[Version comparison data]
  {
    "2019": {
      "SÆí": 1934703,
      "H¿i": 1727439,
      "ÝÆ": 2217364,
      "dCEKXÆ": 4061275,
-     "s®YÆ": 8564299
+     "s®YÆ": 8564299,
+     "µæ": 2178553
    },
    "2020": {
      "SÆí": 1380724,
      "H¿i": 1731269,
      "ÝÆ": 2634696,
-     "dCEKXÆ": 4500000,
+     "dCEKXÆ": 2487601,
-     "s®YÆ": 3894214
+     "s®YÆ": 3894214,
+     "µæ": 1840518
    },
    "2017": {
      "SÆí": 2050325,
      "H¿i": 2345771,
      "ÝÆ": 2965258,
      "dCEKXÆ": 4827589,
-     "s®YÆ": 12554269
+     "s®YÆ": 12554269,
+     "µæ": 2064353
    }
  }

[Goal of the exercise]
Your reply should match the data above exactly, line for line.

[Exercise output]
  {
    "2019": {
      "SÆí": 1934703,
      "H¿i": 1727439,
      "ÝÆ": 2217364,
      "dCEKXÆ": 4061275,
-     "s®YÆ": 8564299
+     "s®YÆ": 8564299,
+     "µæ": 2178553
    },
    "2020": {
      "SÆí": 1380724,
      "H¿i": 1731269,
      "ÝÆ": 2634696,
-     "dCEKXÆ": 4500000,
+     "dCEKXÆ": 2487601,
-     "s®YÆ": 3894214
+     "s®YÆ": 3894214,
+     "µæ": 1840518
    },
    "2017": {
      "SÆí": 2050325,
      "H¿i": 2345771,
      "ÝÆ": 2965258,
      "dCEKXÆ": 4827589,
-     "s®YÆ": 12554269
+     "s®YÆ": 12554269,
+     "µæ": 2064353
    }
  }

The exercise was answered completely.